If you could look forward to the end of the year, which do you thinks will be better off, the short-term investor or the long-term investor?  Well there is an interesting tension developing in the investment arena, which should cause the short-term investor (holding a position for less than 60 days) to do remarkably better than the long-term investor (holding a position for 6-18 months.)  Now don’t get me wrong, the long-term investor should be able to make a small return on his investments this year but nothing in comparison to the short-term investor.  

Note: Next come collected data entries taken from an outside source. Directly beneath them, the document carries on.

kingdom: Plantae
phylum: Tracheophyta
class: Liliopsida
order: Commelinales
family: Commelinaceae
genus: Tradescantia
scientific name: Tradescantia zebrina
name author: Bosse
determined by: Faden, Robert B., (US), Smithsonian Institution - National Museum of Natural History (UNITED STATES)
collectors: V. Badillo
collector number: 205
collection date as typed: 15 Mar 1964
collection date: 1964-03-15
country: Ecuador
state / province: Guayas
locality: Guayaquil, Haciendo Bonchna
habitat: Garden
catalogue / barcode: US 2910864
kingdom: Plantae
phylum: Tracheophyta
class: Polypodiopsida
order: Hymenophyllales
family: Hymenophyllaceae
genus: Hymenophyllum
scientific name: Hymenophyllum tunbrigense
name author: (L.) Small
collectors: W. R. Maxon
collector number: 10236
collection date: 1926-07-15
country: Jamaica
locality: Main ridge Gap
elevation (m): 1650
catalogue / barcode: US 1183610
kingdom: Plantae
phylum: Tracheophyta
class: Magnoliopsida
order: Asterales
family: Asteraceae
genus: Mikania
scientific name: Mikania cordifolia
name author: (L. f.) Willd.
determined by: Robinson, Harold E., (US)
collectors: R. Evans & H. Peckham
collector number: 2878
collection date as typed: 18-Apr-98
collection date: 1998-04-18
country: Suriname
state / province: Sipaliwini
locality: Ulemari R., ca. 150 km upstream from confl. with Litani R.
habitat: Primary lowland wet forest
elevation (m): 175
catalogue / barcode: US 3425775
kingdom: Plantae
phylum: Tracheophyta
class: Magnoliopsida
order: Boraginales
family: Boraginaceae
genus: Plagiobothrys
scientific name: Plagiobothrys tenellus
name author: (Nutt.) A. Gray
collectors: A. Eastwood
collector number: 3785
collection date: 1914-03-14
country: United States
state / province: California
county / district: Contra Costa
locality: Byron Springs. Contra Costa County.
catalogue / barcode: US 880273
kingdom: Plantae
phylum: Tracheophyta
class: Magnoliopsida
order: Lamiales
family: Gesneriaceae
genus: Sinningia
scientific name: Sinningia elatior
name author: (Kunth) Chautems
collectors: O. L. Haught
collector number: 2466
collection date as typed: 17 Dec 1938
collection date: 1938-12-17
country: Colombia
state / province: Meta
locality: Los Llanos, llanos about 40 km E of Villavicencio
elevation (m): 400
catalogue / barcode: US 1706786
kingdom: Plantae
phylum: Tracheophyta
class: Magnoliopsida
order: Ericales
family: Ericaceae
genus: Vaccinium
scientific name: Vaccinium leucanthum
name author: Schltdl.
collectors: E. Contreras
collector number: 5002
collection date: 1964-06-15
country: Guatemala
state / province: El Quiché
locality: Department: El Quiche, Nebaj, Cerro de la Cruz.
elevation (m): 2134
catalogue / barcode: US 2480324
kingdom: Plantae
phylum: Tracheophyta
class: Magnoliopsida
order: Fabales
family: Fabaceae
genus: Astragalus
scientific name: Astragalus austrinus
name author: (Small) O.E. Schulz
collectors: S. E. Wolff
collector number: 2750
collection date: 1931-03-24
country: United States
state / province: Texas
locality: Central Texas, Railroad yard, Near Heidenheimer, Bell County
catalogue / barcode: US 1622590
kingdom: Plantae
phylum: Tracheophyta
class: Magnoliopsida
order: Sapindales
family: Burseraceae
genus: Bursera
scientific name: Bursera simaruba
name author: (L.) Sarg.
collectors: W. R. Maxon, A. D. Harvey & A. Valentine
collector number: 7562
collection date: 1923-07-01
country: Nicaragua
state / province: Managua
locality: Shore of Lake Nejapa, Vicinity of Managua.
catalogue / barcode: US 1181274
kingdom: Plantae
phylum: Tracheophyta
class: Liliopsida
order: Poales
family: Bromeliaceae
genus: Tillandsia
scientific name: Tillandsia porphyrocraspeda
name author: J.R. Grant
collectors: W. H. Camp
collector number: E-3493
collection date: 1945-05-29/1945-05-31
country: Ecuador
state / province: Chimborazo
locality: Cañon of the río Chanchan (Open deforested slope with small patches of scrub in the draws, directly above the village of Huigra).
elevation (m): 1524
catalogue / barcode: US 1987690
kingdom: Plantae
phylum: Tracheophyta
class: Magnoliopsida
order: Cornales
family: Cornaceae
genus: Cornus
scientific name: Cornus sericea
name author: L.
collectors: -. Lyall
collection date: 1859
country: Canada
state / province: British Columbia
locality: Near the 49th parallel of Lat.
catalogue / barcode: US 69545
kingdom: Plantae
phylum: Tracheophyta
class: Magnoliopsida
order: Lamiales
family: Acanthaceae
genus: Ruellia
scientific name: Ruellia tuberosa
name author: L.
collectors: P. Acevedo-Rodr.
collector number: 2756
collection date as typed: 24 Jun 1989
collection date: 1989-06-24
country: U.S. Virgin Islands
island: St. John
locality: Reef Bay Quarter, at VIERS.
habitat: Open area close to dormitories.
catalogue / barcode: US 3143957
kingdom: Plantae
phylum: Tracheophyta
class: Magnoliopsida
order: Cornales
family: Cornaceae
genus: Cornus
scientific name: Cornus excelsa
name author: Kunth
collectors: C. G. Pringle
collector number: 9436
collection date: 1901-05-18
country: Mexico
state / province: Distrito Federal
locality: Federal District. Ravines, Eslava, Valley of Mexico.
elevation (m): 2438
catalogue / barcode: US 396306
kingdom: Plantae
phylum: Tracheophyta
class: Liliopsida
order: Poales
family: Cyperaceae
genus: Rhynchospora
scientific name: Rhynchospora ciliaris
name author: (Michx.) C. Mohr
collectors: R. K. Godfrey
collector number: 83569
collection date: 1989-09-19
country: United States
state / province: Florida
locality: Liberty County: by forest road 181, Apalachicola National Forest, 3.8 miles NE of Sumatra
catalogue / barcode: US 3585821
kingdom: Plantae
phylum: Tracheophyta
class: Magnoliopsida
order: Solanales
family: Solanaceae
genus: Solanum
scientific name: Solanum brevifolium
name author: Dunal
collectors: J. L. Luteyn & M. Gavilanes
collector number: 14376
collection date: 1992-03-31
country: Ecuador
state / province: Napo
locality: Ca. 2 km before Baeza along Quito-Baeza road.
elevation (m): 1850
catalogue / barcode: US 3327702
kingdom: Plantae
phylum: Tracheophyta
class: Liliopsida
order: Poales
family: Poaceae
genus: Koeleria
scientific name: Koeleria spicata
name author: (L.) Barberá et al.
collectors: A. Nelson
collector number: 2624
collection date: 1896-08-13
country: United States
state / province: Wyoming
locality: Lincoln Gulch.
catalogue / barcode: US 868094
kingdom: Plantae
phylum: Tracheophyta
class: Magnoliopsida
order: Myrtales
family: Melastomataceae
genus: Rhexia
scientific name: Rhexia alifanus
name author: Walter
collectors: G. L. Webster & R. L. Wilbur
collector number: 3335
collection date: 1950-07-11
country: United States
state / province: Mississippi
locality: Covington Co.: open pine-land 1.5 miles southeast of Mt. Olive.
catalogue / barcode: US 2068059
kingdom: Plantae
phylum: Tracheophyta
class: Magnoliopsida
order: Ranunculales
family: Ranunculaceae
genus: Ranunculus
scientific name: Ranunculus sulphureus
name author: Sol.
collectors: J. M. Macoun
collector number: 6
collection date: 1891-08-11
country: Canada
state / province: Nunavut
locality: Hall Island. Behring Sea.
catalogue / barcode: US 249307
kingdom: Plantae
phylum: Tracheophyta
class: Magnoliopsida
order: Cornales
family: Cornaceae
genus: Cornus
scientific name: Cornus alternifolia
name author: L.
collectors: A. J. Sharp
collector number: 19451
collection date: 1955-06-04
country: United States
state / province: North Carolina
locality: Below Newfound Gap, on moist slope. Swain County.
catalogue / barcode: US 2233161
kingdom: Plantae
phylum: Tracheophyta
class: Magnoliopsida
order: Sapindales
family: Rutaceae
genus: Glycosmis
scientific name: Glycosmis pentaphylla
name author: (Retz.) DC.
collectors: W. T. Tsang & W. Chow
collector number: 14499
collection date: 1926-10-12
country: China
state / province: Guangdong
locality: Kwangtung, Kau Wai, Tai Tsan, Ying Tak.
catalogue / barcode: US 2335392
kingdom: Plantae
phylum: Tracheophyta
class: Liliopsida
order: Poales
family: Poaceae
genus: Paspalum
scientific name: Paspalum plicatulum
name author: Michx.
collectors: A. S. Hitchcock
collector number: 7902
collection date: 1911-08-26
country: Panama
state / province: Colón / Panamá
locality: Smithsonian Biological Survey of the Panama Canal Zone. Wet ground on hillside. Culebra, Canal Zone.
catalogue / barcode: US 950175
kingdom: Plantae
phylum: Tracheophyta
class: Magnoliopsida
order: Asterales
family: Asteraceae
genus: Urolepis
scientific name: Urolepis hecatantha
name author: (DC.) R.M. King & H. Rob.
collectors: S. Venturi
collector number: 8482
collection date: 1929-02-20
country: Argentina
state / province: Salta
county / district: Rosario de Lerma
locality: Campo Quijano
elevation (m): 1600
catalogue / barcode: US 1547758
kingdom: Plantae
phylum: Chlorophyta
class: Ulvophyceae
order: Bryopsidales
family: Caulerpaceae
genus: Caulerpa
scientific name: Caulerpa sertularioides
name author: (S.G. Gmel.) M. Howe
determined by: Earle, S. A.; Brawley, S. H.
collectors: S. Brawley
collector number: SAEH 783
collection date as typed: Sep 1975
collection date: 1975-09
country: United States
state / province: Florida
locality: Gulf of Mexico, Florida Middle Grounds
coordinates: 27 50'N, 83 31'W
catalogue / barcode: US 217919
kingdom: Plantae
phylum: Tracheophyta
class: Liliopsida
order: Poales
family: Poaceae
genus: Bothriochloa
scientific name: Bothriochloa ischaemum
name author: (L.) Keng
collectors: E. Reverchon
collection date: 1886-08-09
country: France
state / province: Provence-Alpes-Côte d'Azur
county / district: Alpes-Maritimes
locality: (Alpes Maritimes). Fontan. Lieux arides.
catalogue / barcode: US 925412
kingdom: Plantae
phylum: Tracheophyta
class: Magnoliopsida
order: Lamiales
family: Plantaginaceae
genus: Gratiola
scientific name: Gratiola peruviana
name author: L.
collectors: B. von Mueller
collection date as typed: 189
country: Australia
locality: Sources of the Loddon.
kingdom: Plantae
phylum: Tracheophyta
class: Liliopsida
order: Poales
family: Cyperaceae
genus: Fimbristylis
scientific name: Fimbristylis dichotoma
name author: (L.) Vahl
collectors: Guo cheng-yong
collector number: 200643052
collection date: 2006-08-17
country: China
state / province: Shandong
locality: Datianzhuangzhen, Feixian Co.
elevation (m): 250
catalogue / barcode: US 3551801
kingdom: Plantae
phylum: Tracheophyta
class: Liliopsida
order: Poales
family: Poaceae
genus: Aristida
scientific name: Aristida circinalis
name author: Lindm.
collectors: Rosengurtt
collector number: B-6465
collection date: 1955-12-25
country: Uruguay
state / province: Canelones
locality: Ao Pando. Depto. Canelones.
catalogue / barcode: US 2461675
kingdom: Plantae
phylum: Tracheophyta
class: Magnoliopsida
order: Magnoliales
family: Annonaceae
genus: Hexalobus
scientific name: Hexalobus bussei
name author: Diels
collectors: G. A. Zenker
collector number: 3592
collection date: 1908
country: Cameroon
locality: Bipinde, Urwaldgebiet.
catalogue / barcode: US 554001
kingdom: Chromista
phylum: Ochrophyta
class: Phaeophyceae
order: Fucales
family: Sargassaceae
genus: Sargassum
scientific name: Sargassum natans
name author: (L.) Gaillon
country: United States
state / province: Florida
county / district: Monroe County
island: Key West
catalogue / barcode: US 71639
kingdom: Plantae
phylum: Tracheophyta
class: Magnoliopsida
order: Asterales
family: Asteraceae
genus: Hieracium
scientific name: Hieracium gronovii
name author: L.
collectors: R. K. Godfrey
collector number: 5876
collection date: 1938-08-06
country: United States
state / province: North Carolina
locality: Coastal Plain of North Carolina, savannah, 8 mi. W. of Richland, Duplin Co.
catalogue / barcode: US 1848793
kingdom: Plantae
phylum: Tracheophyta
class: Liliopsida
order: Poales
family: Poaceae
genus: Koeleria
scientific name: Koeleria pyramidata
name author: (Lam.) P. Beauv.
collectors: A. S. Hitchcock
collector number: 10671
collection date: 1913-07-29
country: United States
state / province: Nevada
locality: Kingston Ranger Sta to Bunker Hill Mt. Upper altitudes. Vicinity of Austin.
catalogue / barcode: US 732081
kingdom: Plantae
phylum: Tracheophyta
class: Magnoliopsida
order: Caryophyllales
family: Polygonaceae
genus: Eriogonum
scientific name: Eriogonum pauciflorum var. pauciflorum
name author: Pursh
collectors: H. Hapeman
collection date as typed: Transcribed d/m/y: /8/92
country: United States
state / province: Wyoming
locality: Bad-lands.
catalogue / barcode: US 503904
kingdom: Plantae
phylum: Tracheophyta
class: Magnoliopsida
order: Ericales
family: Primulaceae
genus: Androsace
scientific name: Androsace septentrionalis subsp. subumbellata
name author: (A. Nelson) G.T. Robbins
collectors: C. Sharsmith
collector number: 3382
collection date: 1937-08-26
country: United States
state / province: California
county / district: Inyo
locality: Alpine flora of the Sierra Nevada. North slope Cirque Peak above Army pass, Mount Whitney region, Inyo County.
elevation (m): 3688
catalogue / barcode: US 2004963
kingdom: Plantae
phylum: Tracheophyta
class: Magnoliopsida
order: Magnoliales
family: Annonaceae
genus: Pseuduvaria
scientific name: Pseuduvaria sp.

There is an interesting phenomenon going on this year.  The Federal Reserve is cutting interest rates.  That’s good for the stock market and almost always leads to higher stock prices.  More and more people hold stocks than at any time before.  This is because there are more self-funded retirement plans and more baby-boomers scurrying to fund their retirement accounts in the last few years ahead of retirement.  Each and every pay period millions of dollars are deducted from employees pay checks and sent off to a money manager, many of which by their charters’ are only allowed to hold a specified low percentage of their portfolios in cash, the rest must be put into the market.  Each week these dollars are looking for a home in the stock markets.  These purchases by fund managers increases the demand for stocks and thus the price of stocks.  We have two great reasons for stocks to go up! 

Now here is the bad news.  Corporate earnings are one of the best forecasters of stock prices.   In recent weeks we’ve seen reports of weaker earnings from the most recent quarter, and guidance from many companies for lower earnings in the next one to four quarters.  If earnings forecast share prices than stock prices should move lower over the coming year.  So on one hand we have two strong reasons for stocks to move higher and on the other hand we have a good reason for stocks to move lower.  That is the tension that will entangle the stock market for the bulk of the year.  All totaled the markets may be near equilibrium with little impetus for them to move much higher or lower.  As the Fed cuts rates and fund managers buy stocks the markets will move higher and then weak corporate earnings will pull the markets lower.  These forces will be in play for most of the year.  The year will likely be characterized by small swings within a modest trading range.  Many long-term investors may be chagrined to see that their portfolios are worth just as much at the end of the year as they were at the beginning.  But for the short-term investor there will be many nice up and down swings of a couple of hundred points for the short-term investor to carry right to the bank.